§ Task objective
Transcribe every line below exactly; no image goes into the output.

Records excerpted from a collection
↓↓↓

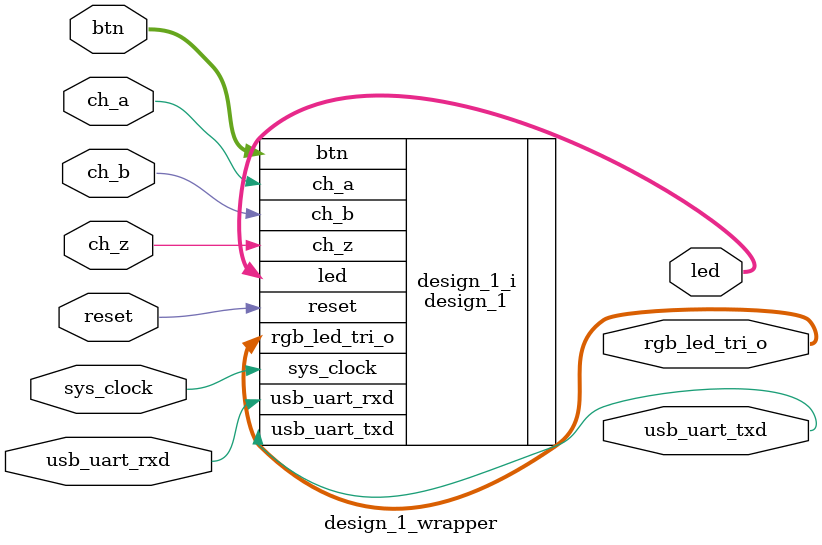
<source format=v>
`timescale 1 ps / 1 ps

module design_1_wrapper
   (btn,
    ch_a,
    ch_b,
    ch_z,
    led,
    reset,
    rgb_led_tri_o,
    sys_clock,
    usb_uart_rxd,
    usb_uart_txd);
  input [3:0]btn;
  input ch_a;
  input ch_b;
  input ch_z;
  output [3:0]led;
  input reset;
  output [11:0]rgb_led_tri_o;
  input sys_clock;
  input usb_uart_rxd;
  output usb_uart_txd;

  wire [3:0]btn;
  wire ch_a;
  wire ch_b;
  wire ch_z;
  wire [3:0]led;
  wire reset;
  wire [11:0]rgb_led_tri_o;
  wire sys_clock;
  wire usb_uart_rxd;
  wire usb_uart_txd;

  design_1 design_1_i
       (.btn(btn),
        .ch_a(ch_a),
        .ch_b(ch_b),
        .ch_z(ch_z),
        .led(led),
        .reset(reset),
        .rgb_led_tri_o(rgb_led_tri_o),
        .sys_clock(sys_clock),
        .usb_uart_rxd(usb_uart_rxd),
        .usb_uart_txd(usb_uart_txd));
endmodule

</source>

↑↑↑

§ Response box
<source format=v>
`timescale 1 ps / 1 ps

module design_1_wrapper
   (btn,
    ch_a,
    ch_b,
    ch_z,
    led,
    reset,
    rgb_led_tri_o,
    sys_clock,
    usb_uart_rxd,
    usb_uart_txd);
  input [3:0]btn;
  input ch_a;
  input ch_b;
  input ch_z;
  output [3:0]led;
  input reset;
  output [11:0]rgb_led_tri_o;
  input sys_clock;
  input usb_uart_rxd;
  output usb_uart_txd;

  wire [3:0]btn;
  wire ch_a;
  wire ch_b;
  wire ch_z;
  wire [3:0]led;
  wire reset;
  wire [11:0]rgb_led_tri_o;
  wire sys_clock;
  wire usb_uart_rxd;
  wire usb_uart_txd;

  design_1 design_1_i
       (.btn(btn),
        .ch_a(ch_a),
        .ch_b(ch_b),
        .ch_z(ch_z),
        .led(led),
        .reset(reset),
        .rgb_led_tri_o(rgb_led_tri_o),
        .sys_clock(sys_clock),
        .usb_uart_rxd(usb_uart_rxd),
        .usb_uart_txd(usb_uart_txd));
endmodule

</source>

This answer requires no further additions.